Кстати, это был не единственный прокол авантюристки. Чуть не выдала она мне фамилию – свою и своего братца. Вовремя трубку бросила. Но начало-то я услышала…Хотя, что это изменило?
 И всё было бы тип-топ, так как дура Саня влюбилась в Глеба. Но  сеньора Россетти не стало, и вступила в действие не самая приятная часть его завещания. Вот отчего Глеб так переживал из-за переноса свадьбы. Боялся не успеть… Говорят, чего боишься, то и случается. Вот к кому относилось слово «умер», на секунду заглушившее грохот музыки в клубе «Тринити».
Обстоятельства круто изменились. Саня Россетти замужняя теперь была менее интересна, чем Саня Россетти одинокая.  Единственный выход: спокойно отдать мне наследство, заставить отписать всё некоему таинственному фонду «Всем миром за справедливость» и отправить к отчиму на небеса. Или припугнуть так, чтобы сидела и не высовывалась всю оставшуюся жизнь.  Руководство фонда  получило бы малую толику денег,  а, возможно, и просто пулю в лоб. Гигантский капитал достался бы господам Привезенцевым.  Ну и сволочь этот Глеб! Ей-богу,  хуже Чижика!
На нарах у моего несостоявшегося второго супруга будет достаточно времени для осознания простой истины: нельзя играть с любовью! Карается уголовным законодательством!
Всё-таки есть польза от глупых телесериалов! Спасибо режиссёрам за создание столь жизненного и реалистичного кино! Во всяком случае, в области мобильных телефонов. А маме я куплю огромный плазменный телевизор. Может,  увидит ещё что-либо познавательное о достижениях современной науки и техники на службе человека.

Недавно раздался звонок  экс-подруги, во время оно позорно бежавшей и оставившей  платье на балконе.

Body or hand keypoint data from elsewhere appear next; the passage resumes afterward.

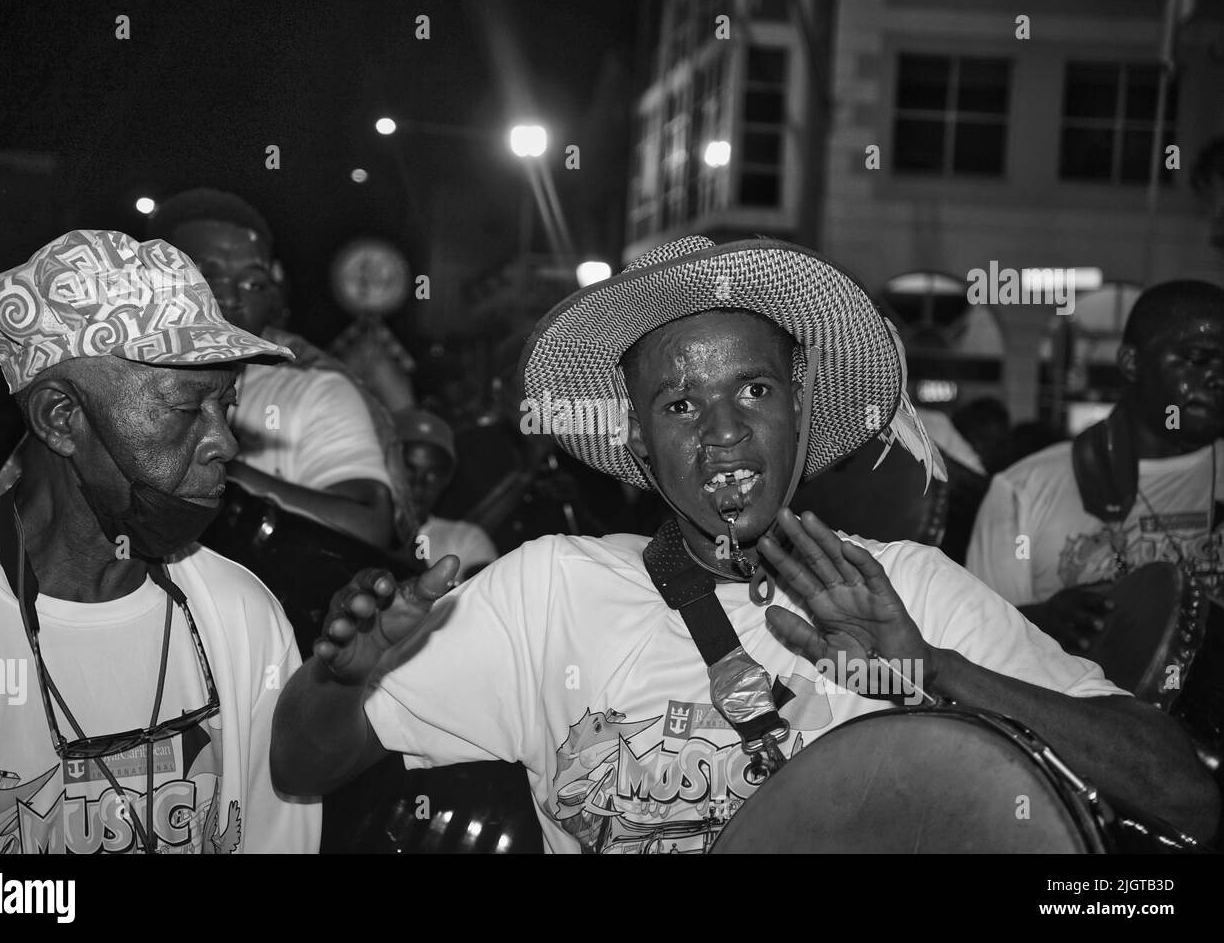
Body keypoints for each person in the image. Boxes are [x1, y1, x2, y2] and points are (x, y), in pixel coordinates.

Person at [272, 237, 1217, 853]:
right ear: (638, 444)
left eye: (754, 392)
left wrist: (939, 673)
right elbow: (304, 768)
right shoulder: (545, 594)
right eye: (680, 405)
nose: (723, 434)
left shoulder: (911, 592)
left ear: (802, 408)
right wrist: (338, 682)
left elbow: (1187, 797)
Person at [0, 230, 321, 853]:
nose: (226, 444)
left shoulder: (245, 616)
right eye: (188, 408)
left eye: (228, 406)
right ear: (61, 418)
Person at [967, 280, 1224, 654]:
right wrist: (1039, 623)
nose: (1219, 379)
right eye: (1197, 359)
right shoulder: (1024, 489)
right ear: (1132, 363)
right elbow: (975, 640)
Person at [149, 188, 395, 548]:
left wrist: (216, 468)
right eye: (207, 276)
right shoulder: (109, 378)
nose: (230, 297)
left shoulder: (311, 390)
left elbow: (368, 527)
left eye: (253, 282)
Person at [395, 408, 497, 577]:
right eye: (409, 469)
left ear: (447, 478)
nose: (419, 484)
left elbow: (487, 597)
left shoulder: (466, 539)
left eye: (432, 474)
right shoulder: (360, 523)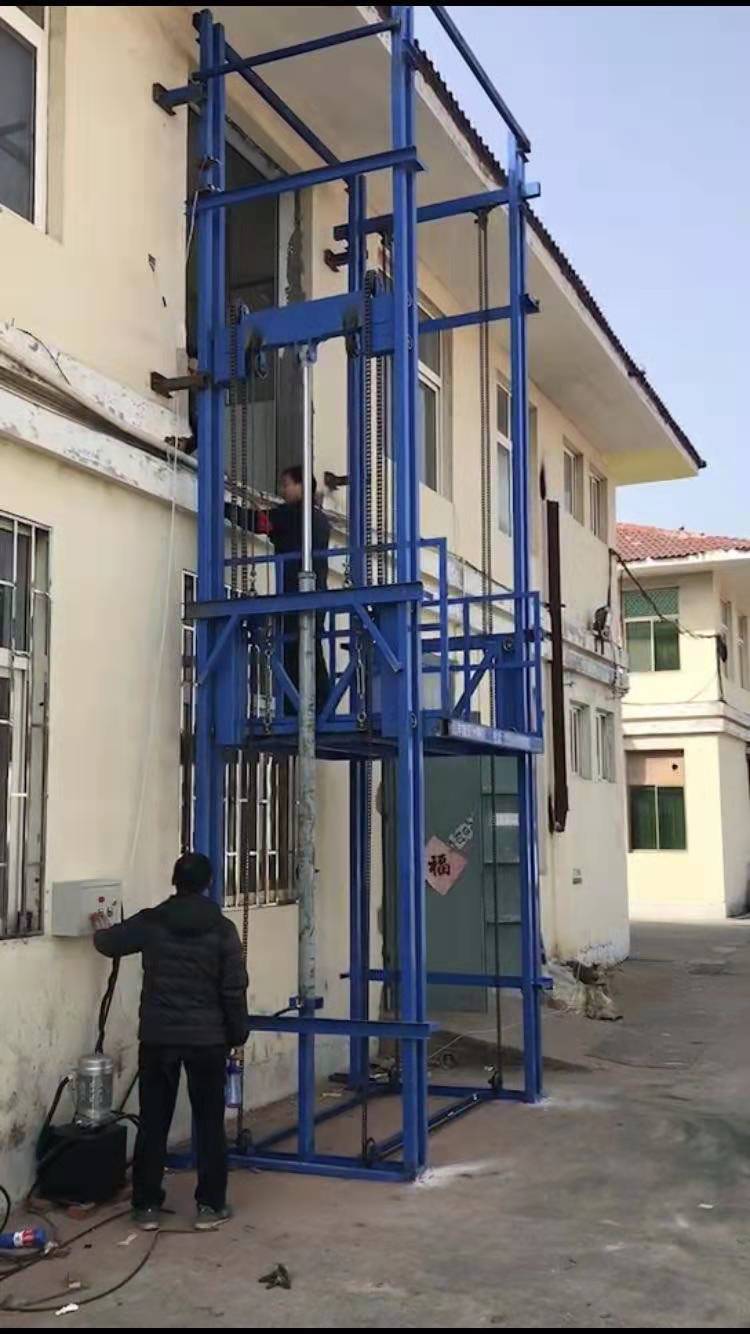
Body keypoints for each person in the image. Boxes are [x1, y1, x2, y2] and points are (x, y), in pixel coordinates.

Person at [92, 853, 249, 1232]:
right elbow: (233, 988)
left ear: (175, 881)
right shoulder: (223, 930)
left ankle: (146, 1206)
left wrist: (99, 928)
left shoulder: (152, 921)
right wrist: (237, 1034)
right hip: (207, 1040)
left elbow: (109, 944)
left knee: (153, 1121)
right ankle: (210, 1206)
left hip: (159, 1038)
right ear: (209, 884)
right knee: (209, 1123)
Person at [256, 465, 331, 712]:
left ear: (301, 486)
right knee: (312, 651)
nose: (282, 490)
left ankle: (294, 710)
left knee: (291, 652)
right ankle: (321, 707)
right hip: (318, 595)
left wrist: (223, 508)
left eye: (286, 484)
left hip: (293, 592)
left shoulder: (292, 515)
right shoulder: (320, 519)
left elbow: (259, 522)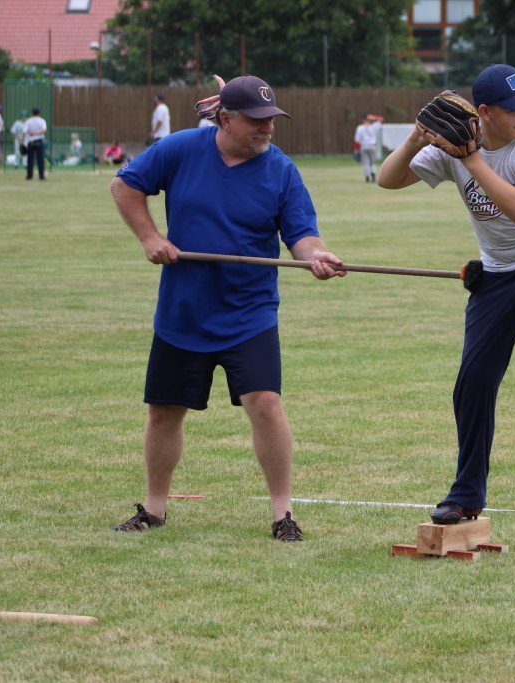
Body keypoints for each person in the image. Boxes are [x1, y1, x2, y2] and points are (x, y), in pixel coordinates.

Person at [110, 74, 346, 541]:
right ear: (225, 118)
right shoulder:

- Ну, что, кончились твои проблемы с шантажистами?
- Да! – и это истинная правда.
- Ну, как жизнь замужняя?
- Великолепно! – не стану я ей рассказывать о финале всех моих приключений.
- Что ж на свадьбу не пригласила? Или не устраивали?
- Устраивали.
- Где?
- В Милане,
- Это где ж такой кабак?
- Это город на севере Италии.
-………
Как легко врать человеку, с которым решено прекратить общение! Пусть ничего не знает о моих миллионах, а то от неё потом дубиной не отмахаешься! И пусть думает, что я замужем. А про Милан – почти не враньё, билеты на самолёт уже у меня  на руках.  Надо почтить память Пьетро. Да и деловые вопросы тоже прорешать. А мама – та просто  в восторге от перспективы увидеть Италию. 
Вернусь – куплю машину. Фольксваген. Буду ездить в издательство в собственном авто, и никогда больше не появлюсь у чёртова забора на узенькой тропинке, полной неприятных воспоминаний.  Стоп, а зачем она мне? А может, не оставлять открытки – привыкла уже как-то… Или свою фирму открыть?
Нет, я, конечно, знаю, что сделаю! Глеб был прав в одном: сейчас, чтобы выйти в творческий мир нужны либо протекция, либо большие деньги.  Первого у меня нет. Зато второго – выше крыши! Так что не за горами тот счастливый и долгожданный миг, когда в книжных магазинах появятся книги с моей фотографией на первой странице и надписью на обложке
       
                АЛЕКСАНДРА РОССЕТТИ.